A key aspect of Dutch Bros' success is consistency. Maintaining the same experience across geographies is what separates a world-class fast-service restaurant like McDonald's from the also-rans. In 2008, Dutch Bros shifted to only open new locations through franchise partners already within the company's system. This has been a game changer for the company and is why investors can expect Dutch Bros to potentially reach elite status as a world-class restaurant operation over time.

The pessimism surrounding the markets right now is a perfect opportunity to buy shares of Dutch Bros before its growth prospects are recognized by more investors. This small-cap stock is selling well below what it will be worth in another 10 years.

2. Five Below

Five Below is another promising growth story. The company has been slowly expanding across the country over the last 20 years. A $1,000 investment at the company's initial public offering in 2012 would already be worth over $7,500, but it still has a long way to go before reaching its potential.

The company distinguishes itself by offering a fun environment for kids to shop for quality merchandise across a range of categories, from candy to games and toys, for around $5 or less. It's a proven strategy that has delivered tremendous growth in sales and profits.  

Five Below has been so successful that it has started to stretch its opportunity to items priced above $5, or what it calls Five Beyond. This has helped the company expand its sales opportunity to higher-end products in technology and computing accessories, although the business hasn't been immune to the macroeconomic challenges over the last year. Through the first three quarters of fiscal 2022, sales increased just 5.5% year over year, with same-store sales down 4%. 

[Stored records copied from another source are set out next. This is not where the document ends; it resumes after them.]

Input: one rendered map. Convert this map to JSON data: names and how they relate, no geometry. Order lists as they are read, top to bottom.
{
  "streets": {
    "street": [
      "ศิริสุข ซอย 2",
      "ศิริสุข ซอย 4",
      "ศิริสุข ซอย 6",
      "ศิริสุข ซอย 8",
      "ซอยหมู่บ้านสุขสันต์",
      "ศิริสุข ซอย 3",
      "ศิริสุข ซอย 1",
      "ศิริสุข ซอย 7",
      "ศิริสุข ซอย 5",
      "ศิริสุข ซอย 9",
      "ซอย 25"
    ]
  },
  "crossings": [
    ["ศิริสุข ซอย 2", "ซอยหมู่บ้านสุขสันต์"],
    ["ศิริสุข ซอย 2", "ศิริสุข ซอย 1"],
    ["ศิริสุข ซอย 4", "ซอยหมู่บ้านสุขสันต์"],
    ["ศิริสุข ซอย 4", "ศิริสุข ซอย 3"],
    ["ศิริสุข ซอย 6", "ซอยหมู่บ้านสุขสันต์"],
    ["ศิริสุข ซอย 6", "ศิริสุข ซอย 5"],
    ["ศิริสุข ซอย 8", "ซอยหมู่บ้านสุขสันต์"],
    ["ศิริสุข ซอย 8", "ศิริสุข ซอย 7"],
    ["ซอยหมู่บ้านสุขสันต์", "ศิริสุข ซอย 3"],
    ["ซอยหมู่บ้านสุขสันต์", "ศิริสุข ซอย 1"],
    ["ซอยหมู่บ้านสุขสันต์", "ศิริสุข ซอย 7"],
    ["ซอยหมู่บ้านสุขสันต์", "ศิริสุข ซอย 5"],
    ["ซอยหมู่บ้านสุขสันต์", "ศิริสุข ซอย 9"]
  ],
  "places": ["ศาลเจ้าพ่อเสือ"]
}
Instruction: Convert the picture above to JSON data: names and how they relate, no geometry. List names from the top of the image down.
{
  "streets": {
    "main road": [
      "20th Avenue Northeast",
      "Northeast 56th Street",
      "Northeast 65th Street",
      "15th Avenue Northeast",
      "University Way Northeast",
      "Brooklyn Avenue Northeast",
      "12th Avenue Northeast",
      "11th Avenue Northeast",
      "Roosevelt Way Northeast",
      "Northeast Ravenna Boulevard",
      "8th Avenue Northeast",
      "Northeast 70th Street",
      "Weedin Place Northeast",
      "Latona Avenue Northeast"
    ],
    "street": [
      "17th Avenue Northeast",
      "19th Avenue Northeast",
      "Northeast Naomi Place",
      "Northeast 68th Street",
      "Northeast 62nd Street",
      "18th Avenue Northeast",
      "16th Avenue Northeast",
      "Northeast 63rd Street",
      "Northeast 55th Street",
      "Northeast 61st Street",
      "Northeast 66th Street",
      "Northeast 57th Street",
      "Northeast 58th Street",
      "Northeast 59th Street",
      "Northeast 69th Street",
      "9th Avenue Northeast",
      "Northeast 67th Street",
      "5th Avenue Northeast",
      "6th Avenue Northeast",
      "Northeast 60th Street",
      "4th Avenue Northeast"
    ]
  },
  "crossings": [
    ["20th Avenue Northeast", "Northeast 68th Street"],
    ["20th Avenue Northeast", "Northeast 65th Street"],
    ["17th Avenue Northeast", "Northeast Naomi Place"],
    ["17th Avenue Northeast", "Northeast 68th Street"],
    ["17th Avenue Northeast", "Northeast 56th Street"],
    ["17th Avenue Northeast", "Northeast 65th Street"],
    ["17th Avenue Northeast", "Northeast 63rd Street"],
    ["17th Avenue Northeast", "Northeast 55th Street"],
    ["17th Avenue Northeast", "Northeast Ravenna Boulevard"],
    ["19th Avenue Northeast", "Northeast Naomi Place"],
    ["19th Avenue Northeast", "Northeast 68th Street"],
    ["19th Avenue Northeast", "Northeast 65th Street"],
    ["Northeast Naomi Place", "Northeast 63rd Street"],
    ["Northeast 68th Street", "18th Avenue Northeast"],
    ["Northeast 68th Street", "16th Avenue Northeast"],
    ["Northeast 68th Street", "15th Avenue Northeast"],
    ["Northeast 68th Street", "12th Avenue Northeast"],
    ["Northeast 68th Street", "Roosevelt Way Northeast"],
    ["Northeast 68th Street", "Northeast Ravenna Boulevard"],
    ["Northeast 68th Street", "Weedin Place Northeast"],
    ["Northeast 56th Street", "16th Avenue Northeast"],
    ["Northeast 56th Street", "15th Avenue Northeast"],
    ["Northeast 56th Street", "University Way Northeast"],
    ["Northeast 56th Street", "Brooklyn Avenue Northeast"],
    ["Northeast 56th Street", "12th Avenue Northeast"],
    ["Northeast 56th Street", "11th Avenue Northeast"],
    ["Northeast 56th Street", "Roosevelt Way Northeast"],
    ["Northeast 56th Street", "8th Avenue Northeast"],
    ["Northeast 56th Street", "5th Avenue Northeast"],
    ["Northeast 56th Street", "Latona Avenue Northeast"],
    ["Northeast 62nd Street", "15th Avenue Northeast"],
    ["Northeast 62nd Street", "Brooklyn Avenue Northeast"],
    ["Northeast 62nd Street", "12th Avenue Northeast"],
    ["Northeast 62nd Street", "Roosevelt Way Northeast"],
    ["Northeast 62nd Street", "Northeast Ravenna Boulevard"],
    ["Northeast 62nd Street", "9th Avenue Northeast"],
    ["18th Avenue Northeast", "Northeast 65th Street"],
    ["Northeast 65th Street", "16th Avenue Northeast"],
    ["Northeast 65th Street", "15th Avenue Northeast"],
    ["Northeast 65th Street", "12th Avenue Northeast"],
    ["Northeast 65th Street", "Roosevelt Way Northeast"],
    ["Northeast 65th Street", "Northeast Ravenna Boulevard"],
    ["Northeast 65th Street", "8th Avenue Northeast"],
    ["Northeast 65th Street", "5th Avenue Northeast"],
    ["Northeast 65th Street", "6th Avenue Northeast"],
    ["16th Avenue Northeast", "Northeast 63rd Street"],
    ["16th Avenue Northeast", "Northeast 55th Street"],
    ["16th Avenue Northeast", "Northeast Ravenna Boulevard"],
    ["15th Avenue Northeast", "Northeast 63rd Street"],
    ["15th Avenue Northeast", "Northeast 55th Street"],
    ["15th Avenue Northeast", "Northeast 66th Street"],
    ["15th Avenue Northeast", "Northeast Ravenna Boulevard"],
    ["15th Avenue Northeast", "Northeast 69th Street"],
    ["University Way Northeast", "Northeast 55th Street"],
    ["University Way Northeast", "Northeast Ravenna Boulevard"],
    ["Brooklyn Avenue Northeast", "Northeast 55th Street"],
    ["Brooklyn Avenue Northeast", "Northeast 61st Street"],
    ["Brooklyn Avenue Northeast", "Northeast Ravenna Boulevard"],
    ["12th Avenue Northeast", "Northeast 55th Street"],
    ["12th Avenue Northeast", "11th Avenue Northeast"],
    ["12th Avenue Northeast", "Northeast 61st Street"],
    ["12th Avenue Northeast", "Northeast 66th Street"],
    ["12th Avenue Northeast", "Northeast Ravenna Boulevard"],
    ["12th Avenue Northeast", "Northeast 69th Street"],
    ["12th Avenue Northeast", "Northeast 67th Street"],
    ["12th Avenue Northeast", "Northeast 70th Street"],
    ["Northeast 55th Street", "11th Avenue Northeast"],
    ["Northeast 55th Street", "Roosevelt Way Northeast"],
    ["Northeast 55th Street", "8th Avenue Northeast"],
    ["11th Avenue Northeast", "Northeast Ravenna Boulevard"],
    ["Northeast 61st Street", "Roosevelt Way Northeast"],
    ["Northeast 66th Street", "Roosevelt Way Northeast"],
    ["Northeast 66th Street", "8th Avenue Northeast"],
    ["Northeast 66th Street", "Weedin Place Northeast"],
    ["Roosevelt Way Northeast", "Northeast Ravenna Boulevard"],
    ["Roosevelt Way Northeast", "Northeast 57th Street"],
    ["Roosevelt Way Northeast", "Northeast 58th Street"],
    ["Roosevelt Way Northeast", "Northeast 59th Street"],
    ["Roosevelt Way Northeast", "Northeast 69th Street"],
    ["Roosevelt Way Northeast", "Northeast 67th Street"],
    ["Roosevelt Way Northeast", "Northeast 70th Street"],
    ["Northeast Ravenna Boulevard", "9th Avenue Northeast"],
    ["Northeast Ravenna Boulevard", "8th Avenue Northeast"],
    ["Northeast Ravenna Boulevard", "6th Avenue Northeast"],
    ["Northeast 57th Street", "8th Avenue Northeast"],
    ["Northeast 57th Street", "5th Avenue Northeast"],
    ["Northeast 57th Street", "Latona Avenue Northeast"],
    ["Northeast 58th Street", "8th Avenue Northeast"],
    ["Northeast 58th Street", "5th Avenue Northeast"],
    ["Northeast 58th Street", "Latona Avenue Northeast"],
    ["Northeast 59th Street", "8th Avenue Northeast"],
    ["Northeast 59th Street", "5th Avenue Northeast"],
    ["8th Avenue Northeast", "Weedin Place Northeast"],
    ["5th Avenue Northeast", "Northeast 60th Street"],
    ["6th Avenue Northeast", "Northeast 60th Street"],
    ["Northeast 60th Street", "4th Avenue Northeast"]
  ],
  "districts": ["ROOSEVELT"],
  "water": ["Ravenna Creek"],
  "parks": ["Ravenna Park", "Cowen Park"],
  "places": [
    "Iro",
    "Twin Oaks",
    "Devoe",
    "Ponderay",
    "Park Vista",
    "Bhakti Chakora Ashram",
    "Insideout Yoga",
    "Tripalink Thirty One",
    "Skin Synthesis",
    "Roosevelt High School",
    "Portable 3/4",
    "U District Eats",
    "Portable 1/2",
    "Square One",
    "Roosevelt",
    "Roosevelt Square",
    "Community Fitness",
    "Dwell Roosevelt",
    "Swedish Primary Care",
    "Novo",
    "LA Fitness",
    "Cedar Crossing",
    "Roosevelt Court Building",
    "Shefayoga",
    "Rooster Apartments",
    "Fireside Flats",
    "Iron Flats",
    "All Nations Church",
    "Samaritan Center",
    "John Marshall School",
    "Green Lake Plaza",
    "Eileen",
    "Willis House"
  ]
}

FIVE Revenue (Quarterly) Chart

FIVE Revenue (Quarterly) data by YCharts

Investors shouldn't be concerned about last year's performance since high inflation won't always be a problem in the economy. There's still a lot of room for further expansion. Consider that Five Below ended October 2022 with 1,292 stores, but there are still plenty of opportunities to open stores in large cities and rural areas. Management's long-term target is over 3,500 stores, which provides ample room for more growth and returns for investors. 

As the company continues to open more stores and returns to more consistent same-store sales performance, management believes it can double sales and earnings by 2025. While a severe recession would likely push back that timeline, the most important thing is that the opportunity is there for growth investors to make a great return holding the shares.

This explains why the stock has jumped about 13% year to date despite the company's recent sales performance. The shares currently trade at around 35 times this year's earnings estimate, but the company has such a great track record of profitably opening new stores and appealing to a wide demographic of customers at all income levels that investors shouldn't be too picky on valuation here. This is a quality growth stock worth holding until retirement.